In a previous article I introduced Convolutional Neural Networks (CNN) in an intuitive way. In this article I will present few of the modern architectures of the CNN.
Convolutional networks have been showing exceptional results in image classification more than a decade ago. Here we will review some of standard CNN architectures and the context in which they were presented before discussing more recent developments.
I’m not trying to be exhaustive in this post, as there are a lot of architectures and variations that made an impact. I will only introduce the most known ones.
This is one of the very first implementations of CNN, it showed impressive results in handwritten digit recognition problem. LeNet-5 was introduced by LeCun et all in 1998. The following figure shows the architecture as it appeared in the original article.
LeCun demonstrated the concept of convolutions, increasing the filter/channel size, and having fully connected layers with a cost function to propagate the errors, which are now the backbone of all CNN frameworks.
What stands out
- LeNet-R used tanh activation function rather than reLU.
- Used Euclidean radial basis rather than softmax
- Sigmoid was applied after the pooling layer
- 60K parameters
- Was not using padding.
AlexNet, Krizhevsky et al, had a large impact on the field of machine learning, specifically in the application of deep learning to machine vision. It famously won the 2012 ImageNet LSVRC-2012 competition by a large margin (15.3% VS 26.2% (second place) error rates). The network had a very similar architecture as LeNet-5 but with more layers and filters resulting in a larger network and more parameters to learn. This work showed that features can be learned rather than be generated manually using feature engineering.
What stands out
- Relu activation function is used instead of Tanh to add non-linearity. It showed 6 times more performance with same accuracy.
- Use dropout instead of regularisation to deal with overfitting.
- Overlap pooling to reduce the size of the network.
- The number of parameters was approximately 62 millions;
- Used 2 GPU to speed up the computations
VGG is a convolutional neural network model proposed by K. Simonyan and A. Zisserman from the University of Oxford . The model achieves 92.7% accuracy in ImageNet, which is a dataset of over 14 million images belonging to 1000 classes. It is known for its uniform design and has been very successful in many domains. The uniformity in having all the convolutions being 3 × 3 with stride s = 1 and max pooling with 2 × 2 along with the channels increasing from 64 to 512 in multiples of 2 makes it very appealing and easy to set up.

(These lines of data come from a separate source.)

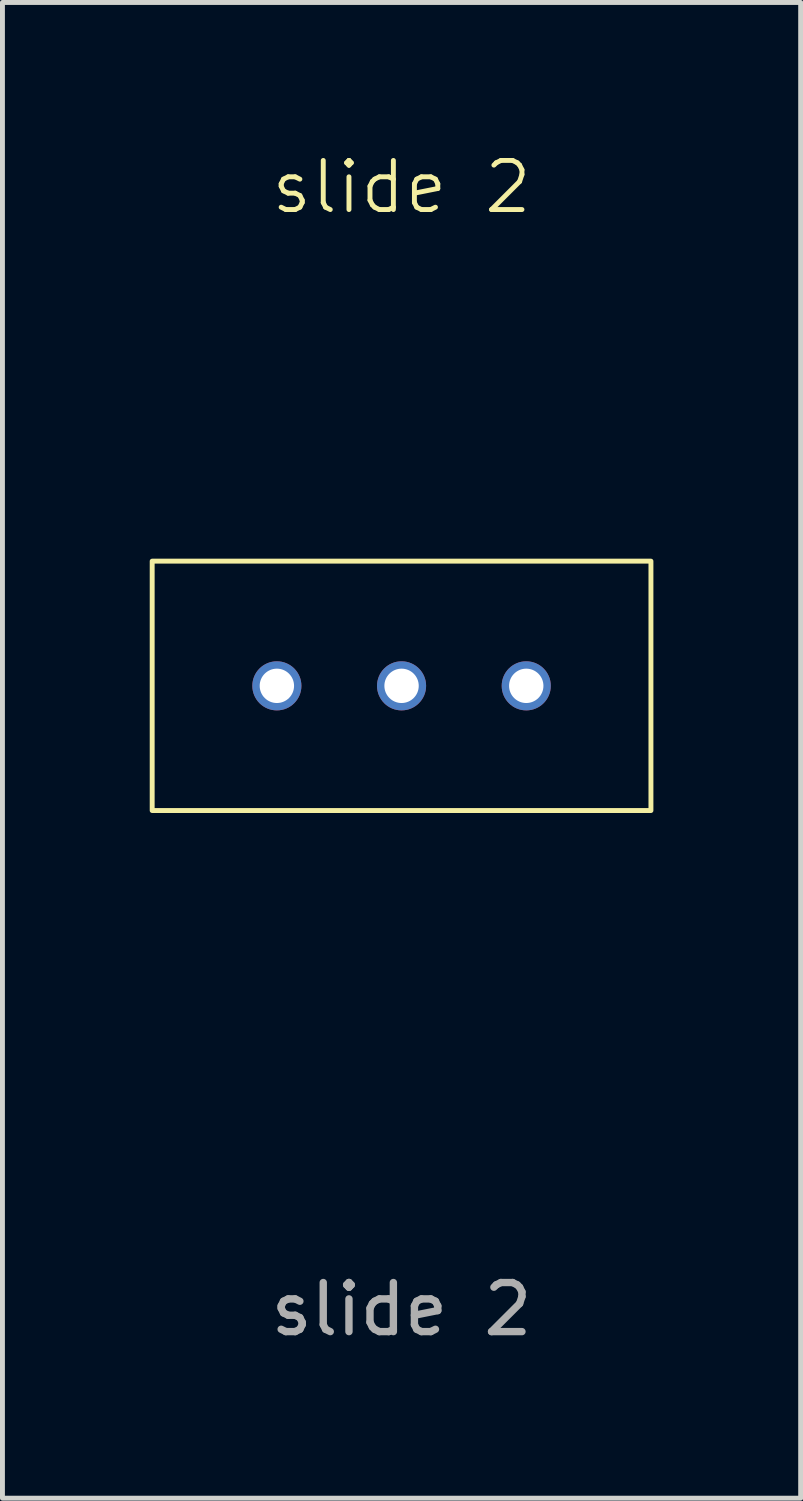
<source format=kicad_pcb>
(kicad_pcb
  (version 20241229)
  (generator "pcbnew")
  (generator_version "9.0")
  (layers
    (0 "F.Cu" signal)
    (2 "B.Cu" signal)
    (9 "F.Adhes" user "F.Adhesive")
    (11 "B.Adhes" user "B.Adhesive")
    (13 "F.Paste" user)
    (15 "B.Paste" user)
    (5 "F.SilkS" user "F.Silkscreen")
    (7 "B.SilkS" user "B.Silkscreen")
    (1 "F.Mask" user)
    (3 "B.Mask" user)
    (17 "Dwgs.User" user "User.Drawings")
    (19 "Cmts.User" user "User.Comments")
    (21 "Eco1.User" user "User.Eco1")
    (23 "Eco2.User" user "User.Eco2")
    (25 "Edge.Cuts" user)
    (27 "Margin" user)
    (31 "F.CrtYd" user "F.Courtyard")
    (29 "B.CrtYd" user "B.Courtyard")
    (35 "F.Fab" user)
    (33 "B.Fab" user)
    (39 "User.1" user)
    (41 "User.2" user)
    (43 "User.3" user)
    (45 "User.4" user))
  (footprint "slide 2"
    (layer "F.Cu")
    (at 5.13 10.921)
    (property "Reference" "slide 2" (at 0 -10.16 0) (unlocked yes) (layer "F.SilkS") (effects (font (size 1 1) (thickness 0.1))))
    (attr smd)
    (fp_rect (start -5.08 -2.54) (end 5.08 2.54) (stroke (width 0.1) (type default)) (fill no) (layer "F.SilkS"))
    (fp_text user "${REFERENCE}" (at 0 12.7 0) (unlocked yes) (layer "F.Fab") (effects (font (size 1 1) (thickness 0.15))))
    (pad "1" thru_hole circle (at -2.54 0) (size 1 1) (drill 0.7) (layers "*.Cu" "*.Mask"))
    (pad "2" thru_hole circle (at 0 0) (size 1 1) (drill 0.7) (layers "*.Cu" "*.Mask"))
    (pad "3" thru_hole circle (at 2.54 0) (size 1 1) (drill 0.7) (layers "*.Cu" "*.Mask")))
  (gr_rect
    (start -3 -3)
    (end 13.26 27.469)
    (stroke (width 0.1) (type default))
    (fill no)
    (layer "Edge.Cuts")))
</source>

VGG-16 has two fully connected layers at the end with a softmax layer for classification
What stands out
- Uniform design
- Reduced number of computations
- 140 million parameters. Even with a GPU setup, a long time would be required for training the model
Modern CNN architectures
In the NLP context, the basic CNN mapping to sentences with a convolution filter of size k is shown to be analogous to the ngram token detector in classic NLP settings. The idea of a hierarchical CNN is to extend the principle by adding more layers. In doing so, the receptive field size increases, and a larger window of words or contexts will be captured as features, as shown in following figure.
If we generalise the stride of the stacked CNN to size s, we get a Dilated CNN. In this regards a Staked CNN becomes a special case of the Delated CNN
A Dilated CNN increases the receptive field exponentially with respect to the number of layers. Another approach is to keep the stride size constant, as in s = 1, but perform length shortening at each layer using local pooling by using maximum or average as values
The following figure shows how by progressively increasing the dilations in the layers, the receptive fields can be exponentially increased to cover a larger field in every layer.
- A dilated CNN helps capturing the structure of sentences over longer spans of text and is effective in capturing the context.
- A dilated CNN can have fewer parameters and so increase the speed of training while capturing more context.
Inception networks by Szegedy et al. are currently one of the best- performing CNNs, especially in computer vision
The “Inception” micro-architecture was first introduced by Szegedy et al. in their 2014 paper, Going Deeper with Convolutions. in the following figure the inception module as used in incarnation of this architecture, GoogLeNet.
In this module the various convolutions results are concatenated at the output layer and form the input of the next layer.
The goal of the inception module is to act as a “multi-level feature extractor” by computing 1×1, 3×3, and 5×5 convolutions within the same module of the network — the output of these filters are then stacked along the channel dimension and before being fed into the next layer in the network.
This repetitive block, also called Inception block, lies at the heart of the inception network. The central idea behind using 1 × 1 filters is to reduce the volume and hence the computation before feeding it to a larger filter such as 3 × 3.
The above figure shows an example of 28×28×192 output from a previous layer convolved with a 3×3×128 filter to give an output of 28×28×128; i.e., 128 filters at the output result in about 174 million operation of multiplication and accumulation (MAC). The 1 × 1 × 96 filters reduces the volume and then convolve with 3 × 3 × 128 filters, the total computations reduce to approximately 100 million MACs, a saving of 60% approximately.
- The 1 × 1 convolution block plays an important role in reducing the volume for a larger filter size convolution.
- The inception block allows multiple filters to be learned, and remove the need to select one of the filters.